Traditional software debug also typically happens on the actual system, so you’re executing real code on real hardware at target system speeds. This allows you to get through large volumes of code to an offending routine relatively quickly.
These traditional techniques break down when debugging an SoC. Because there is no real hardware, code cannot be executed at true system speed. The hardware can theoretically be simulated as code is executed, with the benefit that you get all of the hardware visibility provided by the simulator: nothing is hidden. The problem is speed: this is an inordinately slow way to debug code.
If your SoC will be running programs over Linux, for example, you have to complete the Linux boot – billions of clock cycles – before your software can even begin executing. It is estimated that, at typical simulation speeds (around 10 Hz equivalent), a complete Linux boot would take over 28 years.

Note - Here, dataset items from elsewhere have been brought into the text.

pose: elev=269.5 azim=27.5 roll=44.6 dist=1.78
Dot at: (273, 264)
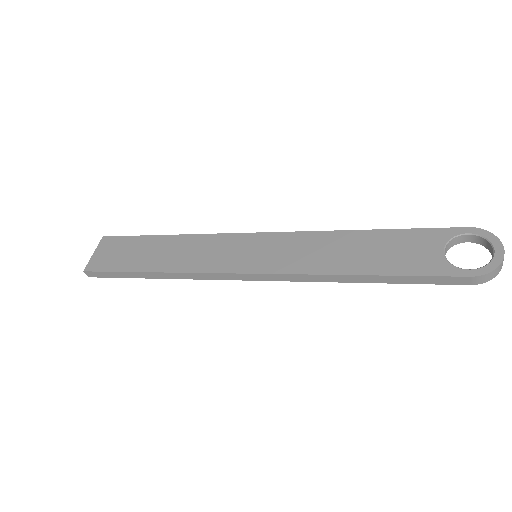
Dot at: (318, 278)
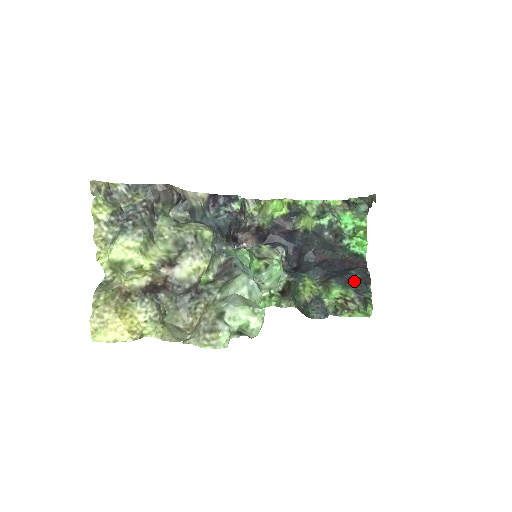
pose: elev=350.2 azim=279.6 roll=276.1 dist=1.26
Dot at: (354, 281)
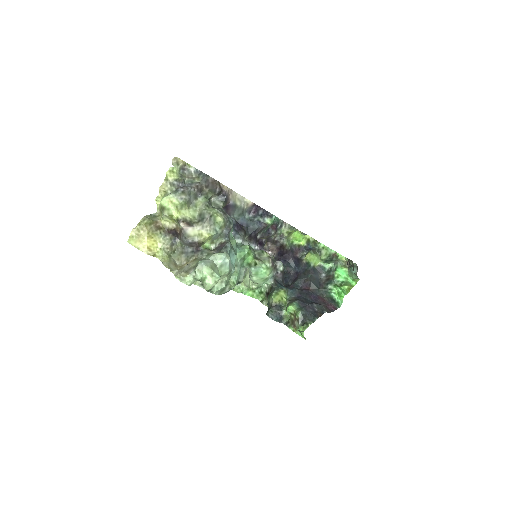
Dot at: (309, 309)
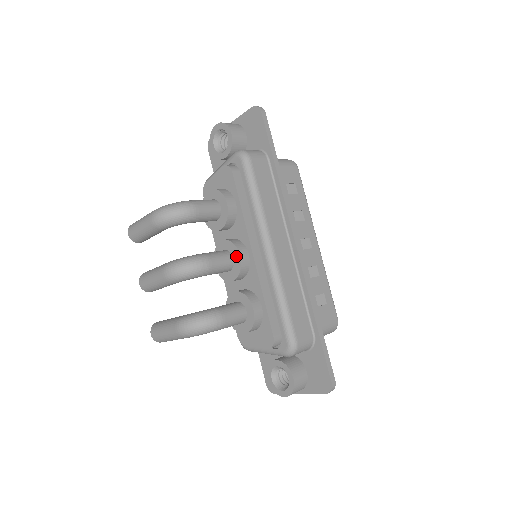
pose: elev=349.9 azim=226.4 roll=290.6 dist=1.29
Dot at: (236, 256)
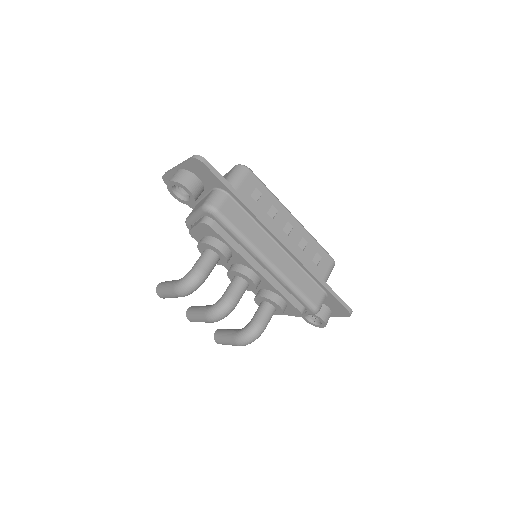
Dot at: (248, 280)
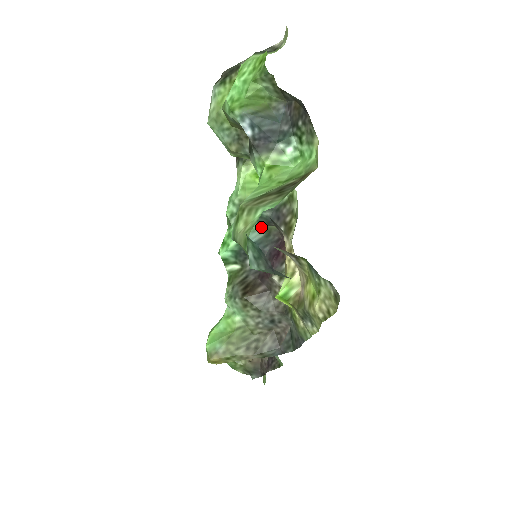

This is where emulation becomes critical. The SoC hardware is implemented in hardware, typically an FPGA or some other programmable element, giving it much higher speed. On such a system, the Linux boot can be accomplished as quickly as 15 minutes, depending on the actual speed being run.
Critically, however, emulators provide the kind of control and visibility that you get in a hardware debugger. You get the best of both software and hardware debug worlds: breakpoints and waveforms both play a part.
Regardless of the program being debugged, traditional hardware and software debug don’t know anything about each other. It would be inefficient if the two types of debug always had to be done independently, going back and forth and rerunning the software over and over in an attempt to locate a problem.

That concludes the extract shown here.